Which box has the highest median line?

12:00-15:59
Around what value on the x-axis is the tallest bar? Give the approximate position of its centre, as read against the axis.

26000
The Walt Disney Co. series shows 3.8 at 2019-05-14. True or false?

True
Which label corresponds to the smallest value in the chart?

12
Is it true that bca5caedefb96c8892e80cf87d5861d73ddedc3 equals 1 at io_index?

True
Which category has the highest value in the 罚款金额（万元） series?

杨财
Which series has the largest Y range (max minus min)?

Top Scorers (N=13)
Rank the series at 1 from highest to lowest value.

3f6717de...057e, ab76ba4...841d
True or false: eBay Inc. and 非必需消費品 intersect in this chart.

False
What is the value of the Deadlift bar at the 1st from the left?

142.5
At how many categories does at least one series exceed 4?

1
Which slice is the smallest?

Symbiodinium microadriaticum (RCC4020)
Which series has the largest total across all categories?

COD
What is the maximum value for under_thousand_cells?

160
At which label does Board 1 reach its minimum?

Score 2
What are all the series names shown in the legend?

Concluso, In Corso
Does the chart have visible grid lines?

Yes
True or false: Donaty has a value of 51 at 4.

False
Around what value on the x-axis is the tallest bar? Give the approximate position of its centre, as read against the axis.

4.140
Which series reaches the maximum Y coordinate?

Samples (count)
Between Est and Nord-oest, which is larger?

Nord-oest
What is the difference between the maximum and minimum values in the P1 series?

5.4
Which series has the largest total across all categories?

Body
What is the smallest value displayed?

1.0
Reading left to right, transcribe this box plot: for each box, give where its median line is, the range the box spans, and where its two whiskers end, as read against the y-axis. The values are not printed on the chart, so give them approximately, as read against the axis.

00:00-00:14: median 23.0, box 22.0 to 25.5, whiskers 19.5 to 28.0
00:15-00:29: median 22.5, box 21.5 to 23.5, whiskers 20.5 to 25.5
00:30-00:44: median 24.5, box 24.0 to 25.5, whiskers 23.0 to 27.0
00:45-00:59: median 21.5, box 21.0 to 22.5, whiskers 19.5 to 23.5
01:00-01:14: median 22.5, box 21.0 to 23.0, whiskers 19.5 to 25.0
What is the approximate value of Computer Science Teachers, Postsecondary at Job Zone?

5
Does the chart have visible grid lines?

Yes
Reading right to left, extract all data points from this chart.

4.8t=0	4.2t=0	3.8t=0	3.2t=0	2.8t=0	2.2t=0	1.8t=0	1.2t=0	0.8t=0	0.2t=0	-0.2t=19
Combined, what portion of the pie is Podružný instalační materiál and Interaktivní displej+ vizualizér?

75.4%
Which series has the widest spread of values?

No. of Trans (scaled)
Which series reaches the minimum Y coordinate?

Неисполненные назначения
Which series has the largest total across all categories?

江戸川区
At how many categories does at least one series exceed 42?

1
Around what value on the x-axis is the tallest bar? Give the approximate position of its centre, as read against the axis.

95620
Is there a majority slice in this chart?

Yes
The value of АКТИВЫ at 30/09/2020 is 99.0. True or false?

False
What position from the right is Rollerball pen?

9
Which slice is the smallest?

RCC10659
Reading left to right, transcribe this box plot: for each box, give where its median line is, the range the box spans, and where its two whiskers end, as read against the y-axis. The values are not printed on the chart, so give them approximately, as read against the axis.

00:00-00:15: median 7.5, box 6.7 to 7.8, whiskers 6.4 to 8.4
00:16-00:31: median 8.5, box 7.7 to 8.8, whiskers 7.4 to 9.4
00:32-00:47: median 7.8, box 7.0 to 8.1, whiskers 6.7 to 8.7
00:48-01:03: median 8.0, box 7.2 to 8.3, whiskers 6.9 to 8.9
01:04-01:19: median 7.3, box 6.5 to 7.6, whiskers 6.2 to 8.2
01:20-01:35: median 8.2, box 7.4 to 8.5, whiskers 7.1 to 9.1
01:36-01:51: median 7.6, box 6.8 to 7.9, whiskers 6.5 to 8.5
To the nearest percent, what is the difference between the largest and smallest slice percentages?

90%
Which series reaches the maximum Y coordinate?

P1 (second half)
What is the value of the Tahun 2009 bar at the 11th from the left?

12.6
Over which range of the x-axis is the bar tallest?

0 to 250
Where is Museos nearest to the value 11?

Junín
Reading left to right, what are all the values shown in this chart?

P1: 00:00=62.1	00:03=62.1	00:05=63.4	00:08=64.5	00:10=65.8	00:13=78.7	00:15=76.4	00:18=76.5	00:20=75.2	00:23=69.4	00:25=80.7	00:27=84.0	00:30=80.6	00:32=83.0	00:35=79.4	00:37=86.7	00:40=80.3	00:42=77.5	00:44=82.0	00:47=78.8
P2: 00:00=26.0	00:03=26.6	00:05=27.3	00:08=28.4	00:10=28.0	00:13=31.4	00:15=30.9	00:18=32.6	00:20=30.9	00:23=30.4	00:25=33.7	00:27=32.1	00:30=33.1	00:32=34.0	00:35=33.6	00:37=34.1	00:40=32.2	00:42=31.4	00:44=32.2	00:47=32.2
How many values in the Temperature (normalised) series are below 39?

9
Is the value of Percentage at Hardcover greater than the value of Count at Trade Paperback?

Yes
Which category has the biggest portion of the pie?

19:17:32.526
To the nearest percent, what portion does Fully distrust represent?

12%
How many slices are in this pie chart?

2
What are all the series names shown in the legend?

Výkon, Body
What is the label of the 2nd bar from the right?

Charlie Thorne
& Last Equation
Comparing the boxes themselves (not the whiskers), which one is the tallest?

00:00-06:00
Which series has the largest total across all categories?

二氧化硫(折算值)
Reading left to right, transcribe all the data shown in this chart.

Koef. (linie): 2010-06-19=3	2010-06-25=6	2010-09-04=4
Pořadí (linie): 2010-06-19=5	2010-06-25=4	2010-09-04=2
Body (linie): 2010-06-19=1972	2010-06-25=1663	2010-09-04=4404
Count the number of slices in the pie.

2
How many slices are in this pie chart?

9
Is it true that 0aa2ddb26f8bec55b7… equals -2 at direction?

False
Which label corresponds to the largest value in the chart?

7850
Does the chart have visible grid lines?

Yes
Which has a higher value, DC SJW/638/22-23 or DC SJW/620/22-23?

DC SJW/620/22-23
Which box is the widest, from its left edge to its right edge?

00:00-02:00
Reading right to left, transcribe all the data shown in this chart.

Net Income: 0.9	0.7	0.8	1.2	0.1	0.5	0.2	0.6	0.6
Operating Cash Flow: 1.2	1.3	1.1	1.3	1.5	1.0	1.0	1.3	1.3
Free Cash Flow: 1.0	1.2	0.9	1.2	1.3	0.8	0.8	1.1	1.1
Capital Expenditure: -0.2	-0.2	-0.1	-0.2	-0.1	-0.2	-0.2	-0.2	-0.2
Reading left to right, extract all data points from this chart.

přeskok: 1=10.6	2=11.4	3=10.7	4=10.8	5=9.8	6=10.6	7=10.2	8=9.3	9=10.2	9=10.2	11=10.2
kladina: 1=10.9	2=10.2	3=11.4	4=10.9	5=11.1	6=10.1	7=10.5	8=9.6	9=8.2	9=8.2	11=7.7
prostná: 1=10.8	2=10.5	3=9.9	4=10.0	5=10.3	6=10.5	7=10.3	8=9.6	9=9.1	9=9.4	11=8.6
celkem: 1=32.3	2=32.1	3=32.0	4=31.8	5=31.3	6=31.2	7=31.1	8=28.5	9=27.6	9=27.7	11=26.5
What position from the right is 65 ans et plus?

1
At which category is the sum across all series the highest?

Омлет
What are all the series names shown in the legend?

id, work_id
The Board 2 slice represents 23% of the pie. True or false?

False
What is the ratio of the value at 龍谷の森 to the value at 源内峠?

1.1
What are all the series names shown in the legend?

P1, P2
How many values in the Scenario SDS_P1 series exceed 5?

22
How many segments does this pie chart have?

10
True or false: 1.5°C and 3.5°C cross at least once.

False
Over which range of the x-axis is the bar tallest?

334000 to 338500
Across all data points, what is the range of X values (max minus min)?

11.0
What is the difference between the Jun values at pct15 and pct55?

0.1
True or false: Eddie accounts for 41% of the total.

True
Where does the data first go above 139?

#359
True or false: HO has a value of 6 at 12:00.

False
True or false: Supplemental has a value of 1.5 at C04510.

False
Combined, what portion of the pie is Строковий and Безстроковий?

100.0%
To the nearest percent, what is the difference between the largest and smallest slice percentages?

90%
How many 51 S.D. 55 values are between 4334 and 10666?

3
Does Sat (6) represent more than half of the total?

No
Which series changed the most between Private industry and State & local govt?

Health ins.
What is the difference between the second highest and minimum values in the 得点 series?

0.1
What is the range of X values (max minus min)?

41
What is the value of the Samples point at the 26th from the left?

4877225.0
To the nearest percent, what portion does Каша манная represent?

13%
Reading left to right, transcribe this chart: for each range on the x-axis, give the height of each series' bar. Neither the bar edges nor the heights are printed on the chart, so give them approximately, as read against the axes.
- - -
- EXERCISE PROMPT
Rewrite the listing from the line containing "Výkon, Body" down to the line containing "Is it true that 0aa2ddb26f8bec55b7…", replacing "pie" with "donut" and leaving everything else unchanged.

- YOUR SOLUTION
Výkon, Body
What is the label of the 2nd bar from the right?

Charlie Thorne
& Last Equation
Comparing the boxes themselves (not the whiskers), which one is the tallest?

00:00-06:00
Which series has the largest total across all categories?

二氧化硫(折算值)
Reading left to right, transcribe all the data shown in this chart.

Koef. (linie): 2010-06-19=3	2010-06-25=6	2010-09-04=4
Pořadí (linie): 2010-06-19=5	2010-06-25=4	2010-09-04=2
Body (linie): 2010-06-19=1972	2010-06-25=1663	2010-09-04=4404
Count the number of slices in the donut.

2
How many slices are in this donut chart?

9
Is it true that 0aa2ddb26f8bec55b7… equals -2 at direction?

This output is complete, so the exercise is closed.